───── Passage to read ─────
In order to overcome the performance degradation issue caused by using the SQL Profiler deprecated tool to capture the different types of SQL events, a lightweight, highly scalable and configurable performance monitoring feature was introduced in SQL Server 2008, that can be used in collecting useful information from the wide range of available actions, with the least possible SQL resources consumption, which helps in troubleshooting and tuning the performance of the SQL Server queries. This events capturing feature is called SQL Server Extended Events.
The Extended Events feature is accessible via SQL Server Management Studio, from the Extended Events option under the Management node. To create a new Extended Events session, right-click the Sessions option, under the Extended Events node and select New Session as below:
From the New Session window, you have the option to select from a number of available templates, with more predefined templates than the SQL Profiler templates, or simply to use Blank template and specify explicitly the events that you are interested in, as shown below:
From the Events tab, you can filter the events you are interested in based on the events category, then choose which properties for each event you need to retrieve. In addition, you can create a customized filter to narrow down the scope of the captured events, as shown below:
The Storage page provides you with different options to save the Extended Events session result. In this example, we will keep the trace result to an Extended Events file with the settings configured below:
After customizing the Extended Events session to meet your monitoring requirements, click the OK button to create the session. After the session has been created, it will not start automatically capturing the events unless you configure that during the session creation process. To allow the session start capturing events, right-click the created session and select the Start Session option, as shown below:
To view the captured session you have the option to open the physical file that is configured previously to store the events, or simply right-click the created session and select the Watch Live Data option, as shown below:
A new window will be opened, showing the collected events with the properties values for each event, as below:
Although you can create Extended events easily with a few clicks, you still face some difficulties while trying to choose the correct event to monitor, due to the complexity in the events naming convention, that makes it difficult to understand the purpose behind each event. In addition, the GUI in which the session information is displayed is still not user-friendly that complicates analyzing the events and their properties. From this point, the need for a more user-friendly 3rd party tool is rising, which we will discuss in the next section of this article.
───── Information supplied ─────
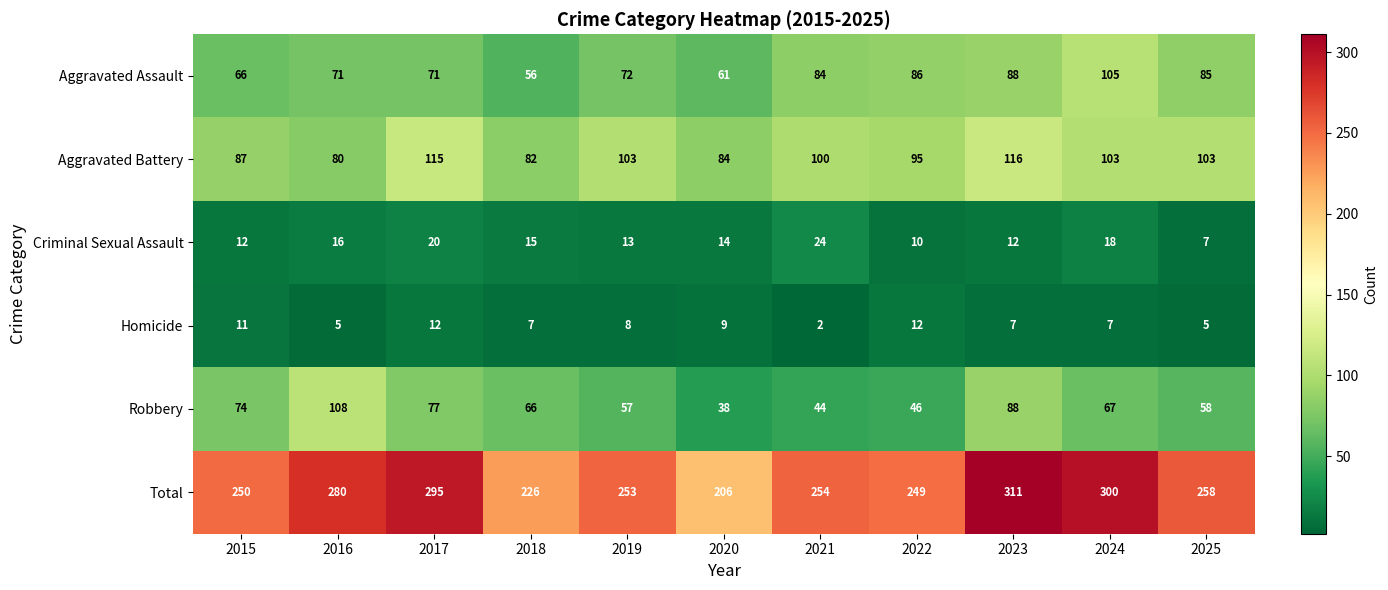

What is the difference between the highest and lowest values at 2025?

253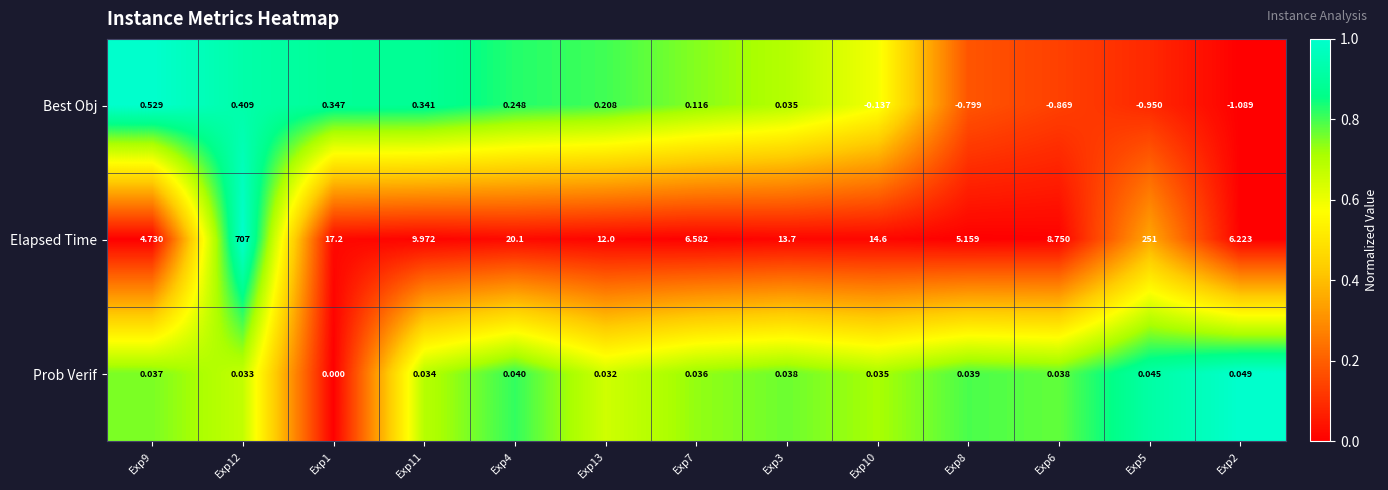

At Exp12, list the series in order from smallest to largest.

Prob Verif, Best Obj, Elapsed Time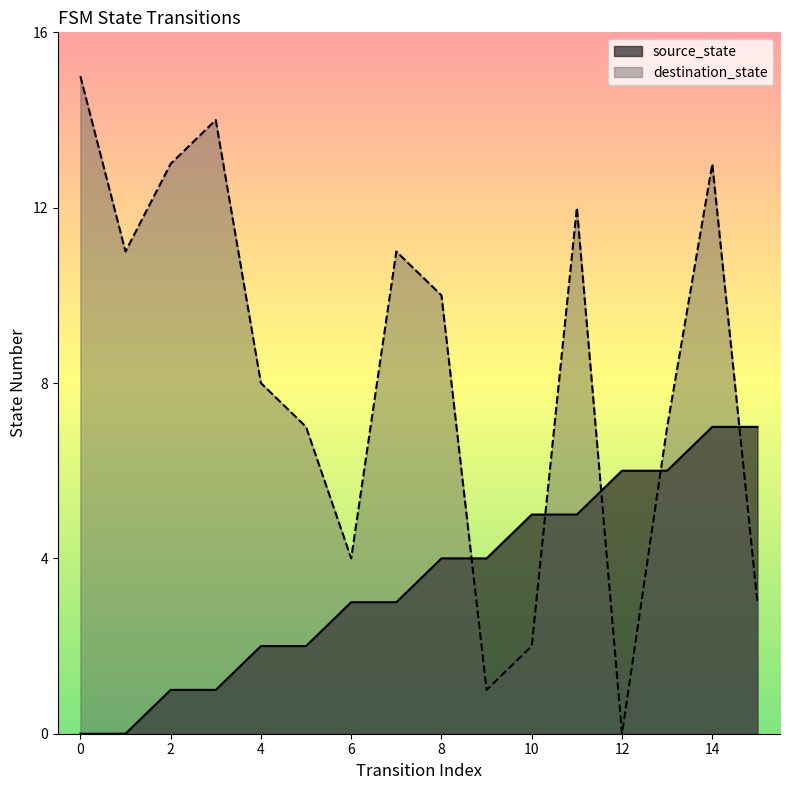

True or false: source_state has more than 0 points higher than both neighbors.

False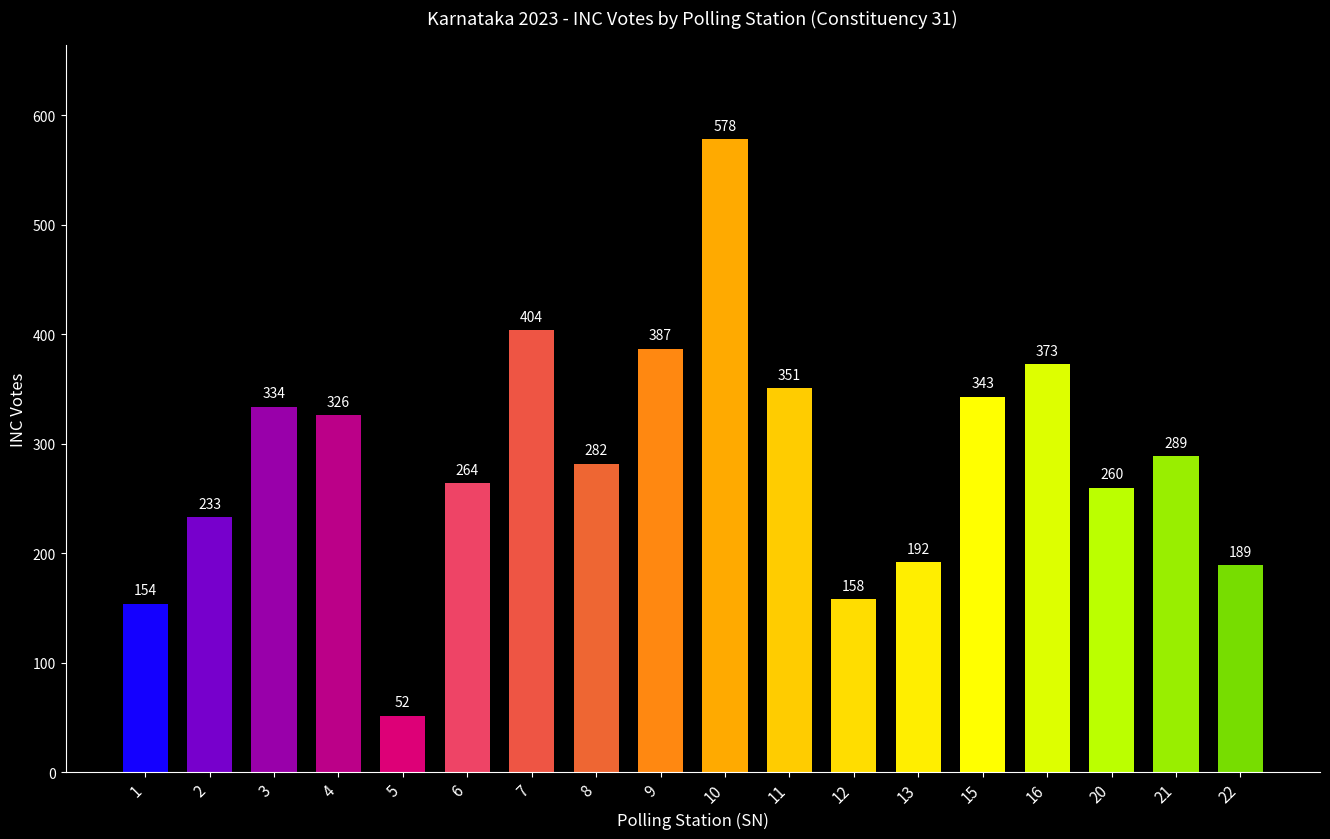

Which has a higher value, 9 or 7?

7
─────
# To do:
1. From the passage on SQL Server Extended Events, print everything from "In order to" down to "Server Extended Events.".
2. In the passage on SQL Server Extended Events, which version of SQL Server introduced the feature?
3. Summarize the passage on SQL Server Extended Events in two sentences.

# Solved problems:
1.
In order to overcome the performance degradation issue caused by using the SQL Profiler deprecated tool to capture the different types of SQL events, a lightweight, highly scalable and configurable performance monitoring feature was introduced in SQL Server 2008, that can be used in collecting useful information from the wide range of available actions, with the least possible SQL resources consumption, which helps in troubleshooting and tuning the performance of the SQL Server queries. This events capturing feature is called SQL Server Extended Events.

2. SQL Server 2008.

3. SQL Server Extended Events is a lightweight, configurable monitoring feature introduced in SQL Server 2008 to replace the resource-heavy SQL Profiler. Sessions are created, started, and viewed through SQL Server Management Studio, but confusing event names and a hard-to-use display make a more user-friendly third-party tool desirable.